Statistical analysis on fungal diversity
All statistical analysis were performed with RStudio 4.1.0 software (R Core Team 2021). The sample coverage was calculated for each plot (Hsieh et al. 2016) to check if our sample coverage was sufficient and comparable between sites.
To describe the diversity at the plot level, Hill numbers (Hill 1973) were calculated using the hillR package (Li 2018) for different q values. The larger the q value, the less contribution rare species have (Alberdi and Gilbert 2019). We used three values for q: q = 0 (specific richness), q = 1 (Shannon's index) and q = 2 (inverse of Simpson’s index).
To integrate the effect of soil properties (26 variables) in our models, a principal component analysis was carried out and the three principal axis were extracted using FactoMineR (Le et al. 2008) package. To check for collinearity among the landscape variables, a Spearman coefficient with a Bonferroni correction was used from corrplot and Hmisc packages (Taiyun and Viliam 2021; Harrell 2023).
To test the effects of forest quantity and fragmentation on alpha diversity (q = 0, 1 and 2) of all soil fungi, fungal guilds (symbiotroph, pathotroph, saprotroph) and contrasted growth forms (gasteroid, agaricoid, corticioid, microfungi), linear models were tested through the lme4 package (Bates et al. 2015). All input variables were first standardized, and each model was adapted to comply with linear model conditions (normality and heteroscedasticity of residuals). All models included the first 3 PCA axes related to soil variability as co-variables. To deal with the correlation between ancient and present forest quantity, we built a set of models with or without those variables, to test for the significance of their relationship with each response variable. The first model considered the quantity of ancient forest in the landscape. The second model considered the quantity of present forest. The third model included the quantity of both ancient and present forest. In the last model, neither the quantity of ancient nor present forest were incorporated. The final models therefore do not include correlated variables. For each diversity index-fungal group combination, the best model (among the four candidate models) was selected using the AICcmodavg package (Mazerolle 2020). When the delta AICc between different models was < 2, we computed model-average estimates and the 95% confidence interval for parameters appearing in selected models (Mazerolle 2006). Effect size of each factor for a given model was extracted and represented using effectsize package (Ben-Shachar et al. 2020). Spatial autocorrelation was finally checked for each model using the linear model and the DHARMa package (Hartig 2022).
Results
Taxonomic and functional characterization of soil fungal diversity
In total, 23,456,299 sequences pass the quality filters, resulting in 5134 fungal MOTUs clustered at 97% of identity. The species richness averages 1239 MOTUs per site (845 < > 1897) and the number of sequences per site averages 572,105 reads (211,117 < > 1,011,713). The average sample coverage per site is 0.89 (0.85 < > 0.91) indicating a high sampling coverage of fungal communities. The identification of trophic guilds was possible for 61.5% MOTUs and 81.6% reads (Fig. 2a and b), revealing the dominance of symbiotrophic fungi in reads and MOTUs (Cortinariaceae, Russulaceae, Inocybaceae and Thelephoraceae, Fig. Suppl. S4). Finally, the most abundant growth forms are agaricoid, corticioid, gasteroid and microfungi (37% MOTUs, 60% reads, Fig. 2c and d).

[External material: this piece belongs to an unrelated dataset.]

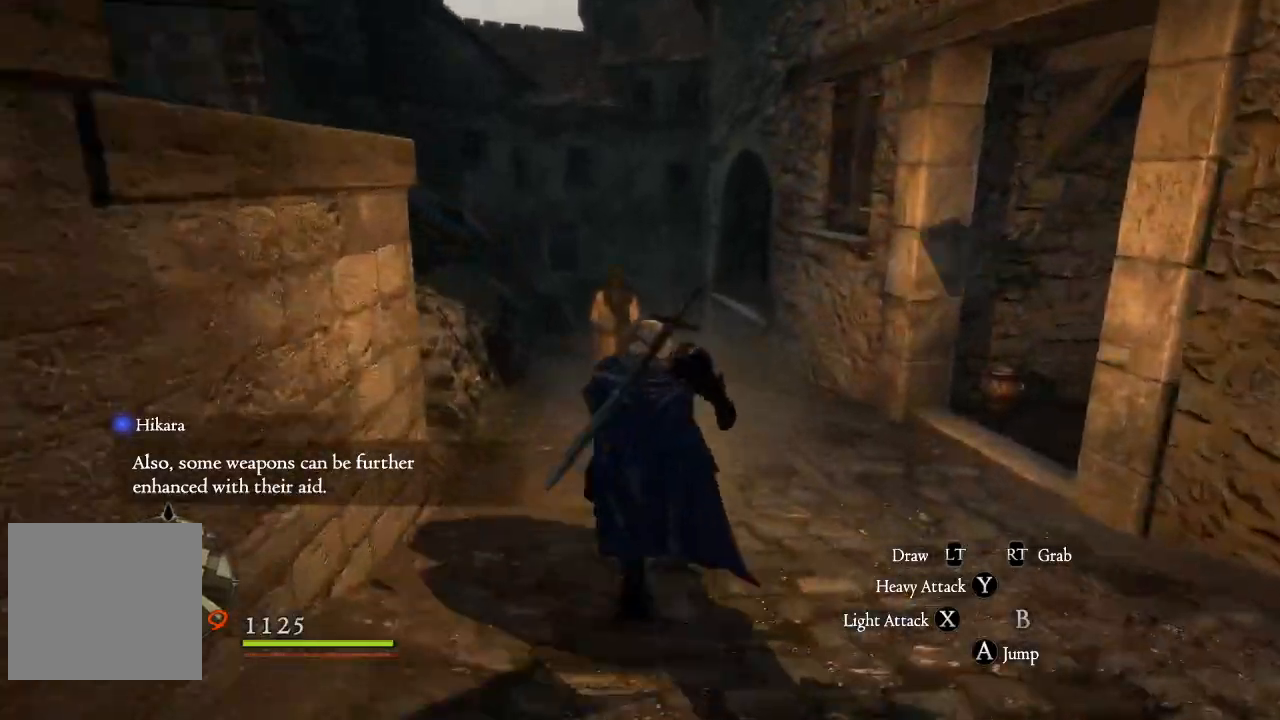
{"buttons": [], "left_stick": "up", "right_stick": "center", "events": []}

Pie charts showing a, c the distribution of MOTUs according to read counts and b, d to the number of MOTUs. For the trophic guild (a, b), the “Mixed” class includes different combinations of trophic guilds. The “Not assigned” class contains MOTUs to which no trophic guild could be assigned for lack of taxonomic or functional information. For the growth form (c, d), the “Other” category includes different combinations of growth mode and other types of growth mode. The “Not assigned” category contains MOTUs to which no growth mode could be assigned due to the lack of taxonomic and functional information
Site characteristics and selection of co-variables
The landscape is described through its fragmentation (number of patches in the buffer) and the habitat amount (quantity in the buffer). On average, seven ancient forest patches are present in each buffer zone (2 < > 15), and ancient forest covers 28% of the surface (2 < > 84%). Considering the present forest, on average seven patches are present per buffer zone (1 < > 14), and the present forest covers in average 47% of the surface (9 < > 93%).
Soil parameters are synthesized in the form of a PCA (Fig. Suppl. S5a and b) whose three first dimensions explained 59.6% of sites variability. The first axis is driven by pH, C/N and P Olsen; the second one by percentage of carbon and coarse material and the third one by percentage of Si, K, and CEC (Table S1). For all models, no significant spatial correlation in residuals was found.
Responses of the soil fungal diversity
Our results show that forest fragmentation has a significant negative effect on the diversity of the whole community, independently from the weight given to rare species (for q = 0, 1, 2; Fig. 3; Table 1). However, this effect is detected only for past forest fragmentation. The same models show a significant positive effect of present forest quantity in the landscape (for q = 0, 1, 2; Fig. 3; Table 1). The significant and positive effect of PCA axis 1 on the three levels of q evidences the importance of soil pH, P—Olsen and C/N ratio for soil fungal diversity. Present fragmentation is always included in the best model, but never shows a significant effect on soil fungal diversity. Past fragmentation, present forest quantity and PCA axis 1 show a similar effect size, considered as medium for the three q values (Fig. 3; Table 1).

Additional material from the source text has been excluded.